- _What the exercise asks_
The response has to reproduce all entries exactly while excluding their pictures.

- _Exercise material_
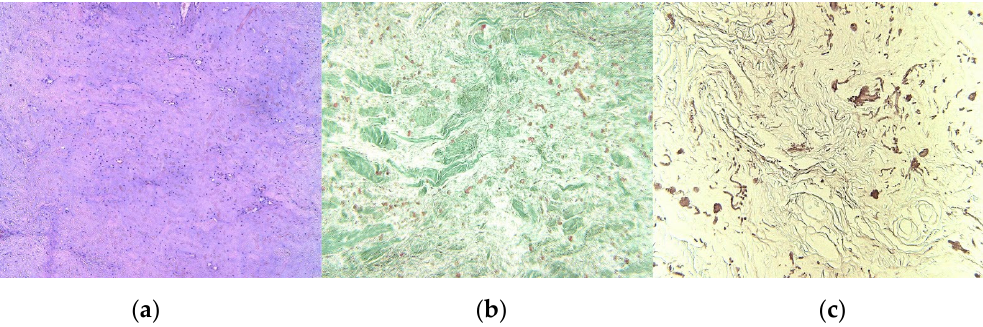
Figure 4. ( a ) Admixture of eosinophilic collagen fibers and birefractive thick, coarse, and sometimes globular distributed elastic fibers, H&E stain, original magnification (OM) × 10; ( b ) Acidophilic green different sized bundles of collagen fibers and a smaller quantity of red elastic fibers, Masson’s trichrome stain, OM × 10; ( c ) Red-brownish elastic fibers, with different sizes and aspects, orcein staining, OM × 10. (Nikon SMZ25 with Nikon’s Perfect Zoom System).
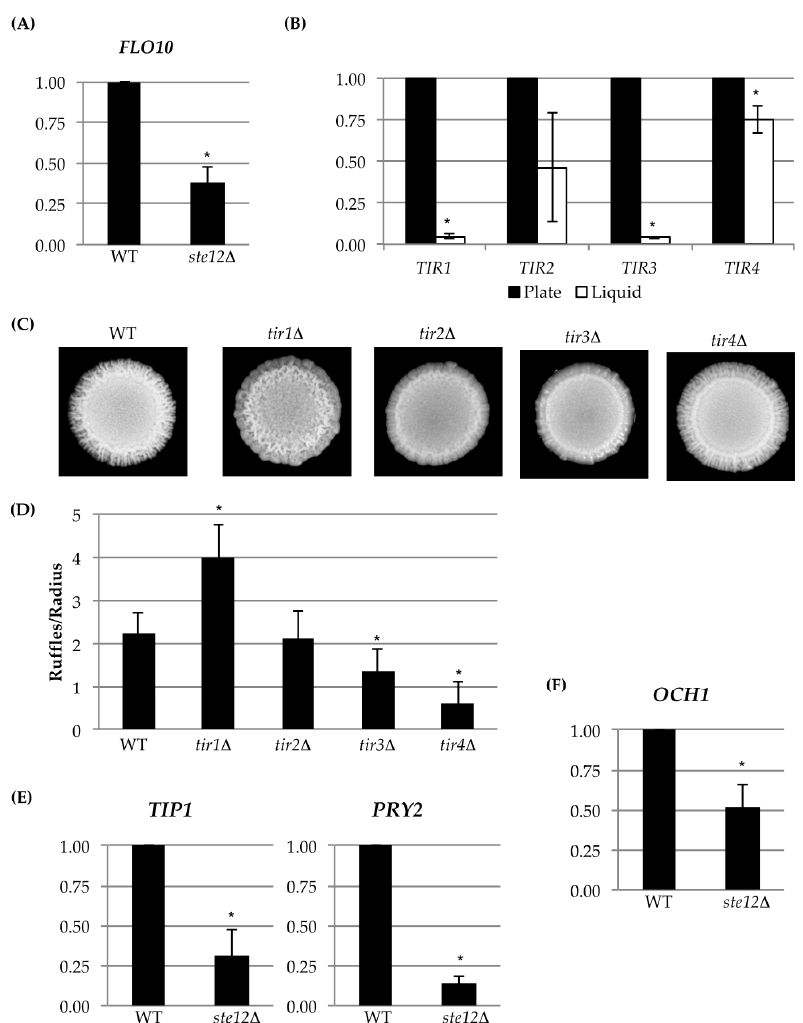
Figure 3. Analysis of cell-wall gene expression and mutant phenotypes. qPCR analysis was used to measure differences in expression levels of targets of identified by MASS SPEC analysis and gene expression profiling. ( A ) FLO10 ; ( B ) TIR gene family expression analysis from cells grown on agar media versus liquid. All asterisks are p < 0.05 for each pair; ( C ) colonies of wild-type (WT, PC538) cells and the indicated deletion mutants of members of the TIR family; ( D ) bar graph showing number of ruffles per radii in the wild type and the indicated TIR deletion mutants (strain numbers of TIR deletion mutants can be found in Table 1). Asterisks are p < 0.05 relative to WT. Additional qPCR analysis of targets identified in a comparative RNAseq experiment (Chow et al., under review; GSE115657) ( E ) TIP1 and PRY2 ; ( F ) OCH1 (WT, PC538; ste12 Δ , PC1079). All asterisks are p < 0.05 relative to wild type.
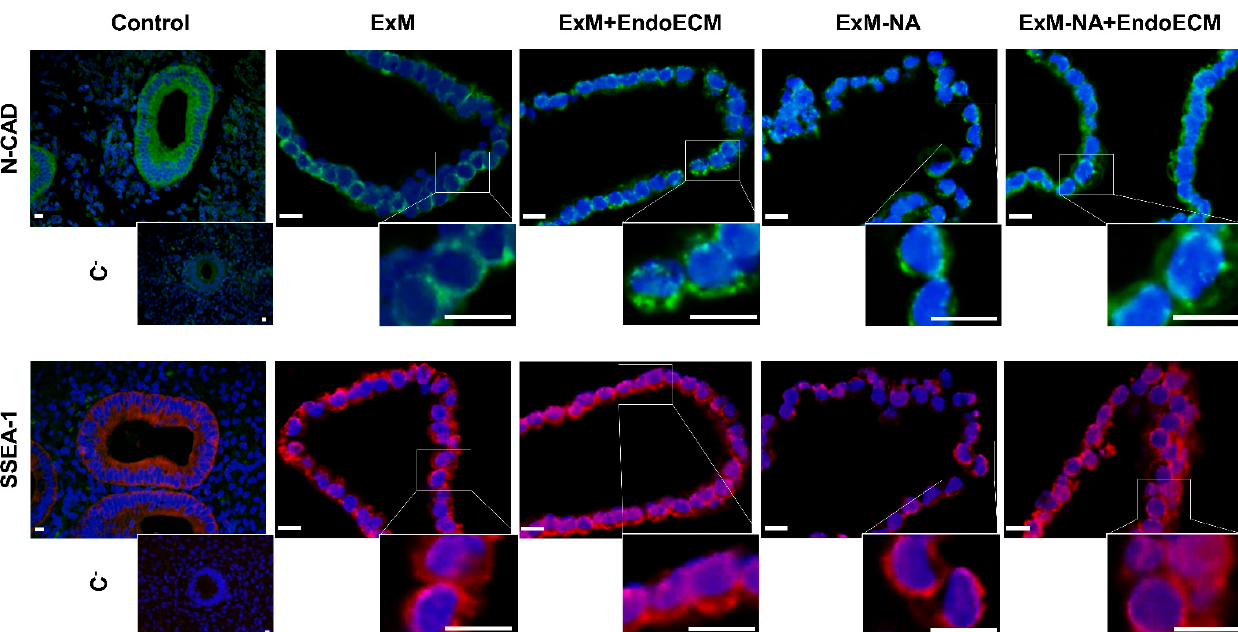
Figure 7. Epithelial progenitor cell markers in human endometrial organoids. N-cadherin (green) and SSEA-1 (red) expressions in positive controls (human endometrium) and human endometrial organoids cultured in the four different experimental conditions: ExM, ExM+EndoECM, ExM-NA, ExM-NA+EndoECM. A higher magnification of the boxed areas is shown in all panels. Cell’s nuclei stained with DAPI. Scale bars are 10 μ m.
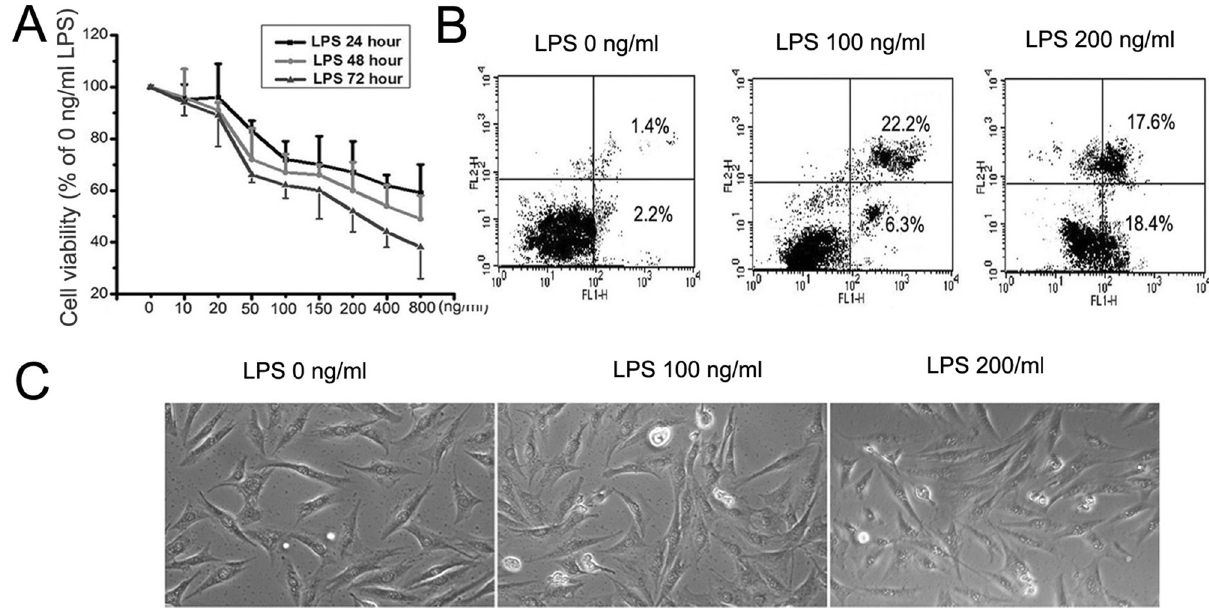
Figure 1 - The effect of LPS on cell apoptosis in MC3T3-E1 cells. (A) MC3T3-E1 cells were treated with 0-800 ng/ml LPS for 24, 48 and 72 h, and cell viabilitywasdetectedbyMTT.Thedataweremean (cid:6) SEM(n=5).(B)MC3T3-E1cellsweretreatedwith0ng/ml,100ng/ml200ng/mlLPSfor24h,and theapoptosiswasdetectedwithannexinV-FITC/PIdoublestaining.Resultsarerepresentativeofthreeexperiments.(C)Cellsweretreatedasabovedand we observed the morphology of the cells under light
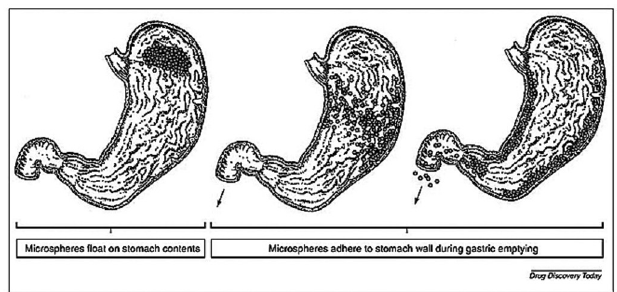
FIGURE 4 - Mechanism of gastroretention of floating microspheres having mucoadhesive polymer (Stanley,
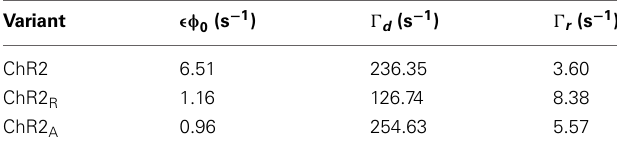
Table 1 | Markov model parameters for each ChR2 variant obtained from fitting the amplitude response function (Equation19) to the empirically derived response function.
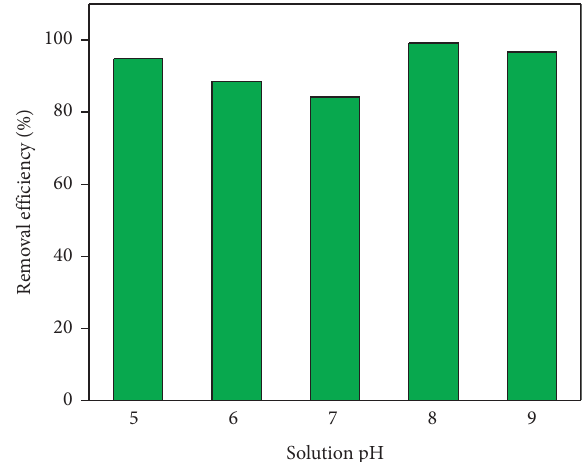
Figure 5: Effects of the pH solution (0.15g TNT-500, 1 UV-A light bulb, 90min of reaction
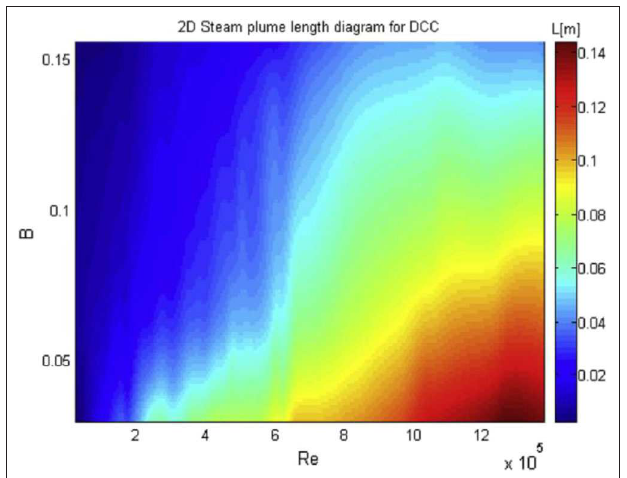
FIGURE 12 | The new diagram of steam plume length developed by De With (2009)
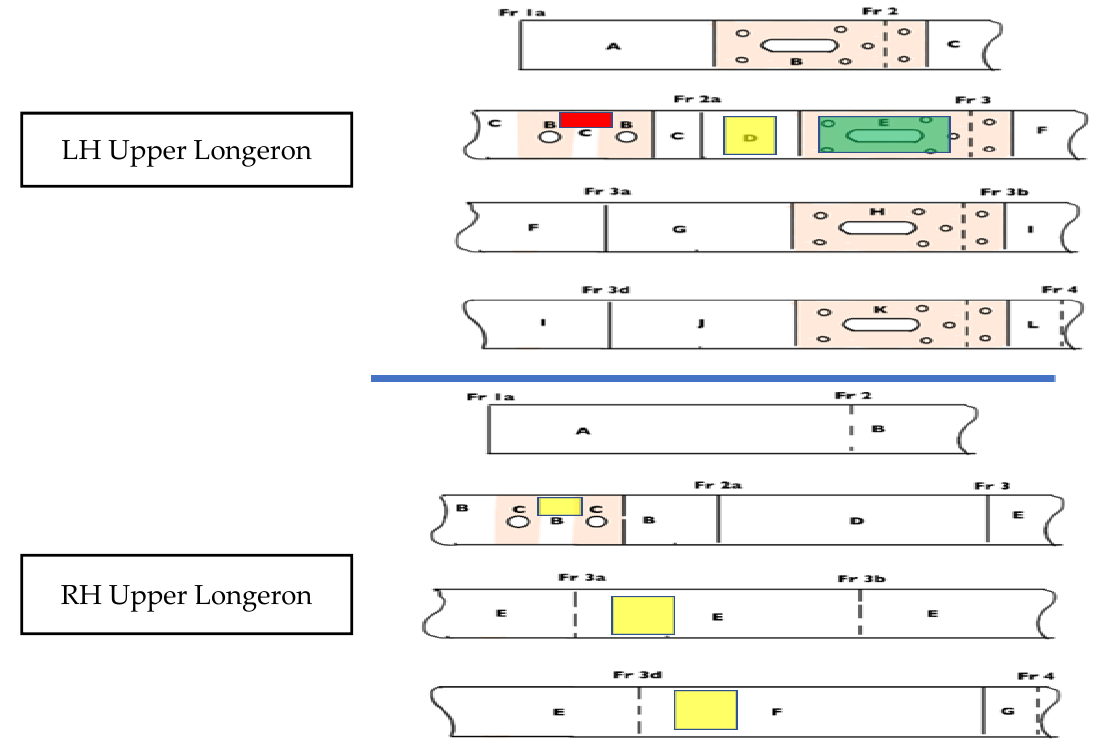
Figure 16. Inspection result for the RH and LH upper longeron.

- _Response to the exercise_
Figure 4. ( a ) Admixture of eosinophilic collagen fibers and birefractive thick, coarse, and sometimes globular distributed elastic fibers, H&E stain, original magnification (OM) × 10; ( b ) Acidophilic green different sized bundles of collagen fibers and a smaller quantity of red elastic fibers, Masson’s trichrome stain, OM × 10; ( c ) Red-brownish elastic fibers, with different sizes and aspects, orcein staining, OM × 10. (Nikon SMZ25 with Nikon’s Perfect Zoom System).
Figure 3. Analysis of cell-wall gene expression and mutant phenotypes. qPCR analysis was used to measure differences in expression levels of targets of identified by MASS SPEC analysis and gene expression profiling. ( A ) FLO10 ; ( B ) TIR gene family expression analysis from cells grown on agar media versus liquid. All asterisks are p < 0.05 for each pair; ( C ) colonies of wild-type (WT, PC538) cells and the indicated deletion mutants of members of the TIR family; ( D ) bar graph showing number of ruffles per radii in the wild type and the indicated TIR deletion mutants (strain numbers of TIR deletion mutants can be found in Table 1). Asterisks are p < 0.05 relative to WT. Additional qPCR analysis of targets identified in a comparative RNAseq experiment (Chow et al., under review; GSE115657) ( E ) TIP1 and PRY2 ; ( F ) OCH1 (WT, PC538; ste12 Δ , PC1079). All asterisks are p < 0.05 relative to wild type.
Figure 7. Epithelial progenitor cell markers in human endometrial organoids. N-cadherin (green) and SSEA-1 (red) expressions in positive controls (human endometrium) and human endometrial organoids cultured in the four different experimental conditions: ExM, ExM+EndoECM, ExM-NA, ExM-NA+EndoECM. A higher magnification of the boxed areas is shown in all panels. Cell’s nuclei stained with DAPI. Scale bars are 10 μ m.
Figure 1 - The effect of LPS on cell apoptosis in MC3T3-E1 cells. (A) MC3T3-E1 cells were treated with 0-800 ng/ml LPS for 24, 48 and 72 h, and cell viabilitywasdetectedbyMTT.Thedataweremean (cid:6) SEM(n=5).(B)MC3T3-E1cellsweretreatedwith0ng/ml,100ng/ml200ng/mlLPSfor24h,and theapoptosiswasdetectedwithannexinV-FITC/PIdoublestaining.Resultsarerepresentativeofthreeexperiments.(C)Cellsweretreatedasabovedand we observed the morphology of the cells under light
FIGURE 4 - Mechanism of gastroretention of floating microspheres having mucoadhesive polymer (Stanley,
Table 1 | Markov model parameters for each ChR2 variant obtained from fitting the amplitude response function (Equation19) to the empirically derived response function.
Figure 5: Effects of the pH solution (0.15g TNT-500, 1 UV-A light bulb, 90min of reaction
FIGURE 12 | The new diagram of steam plume length developed by De With (2009)
Figure 16. Inspection result for the RH and LH upper longeron.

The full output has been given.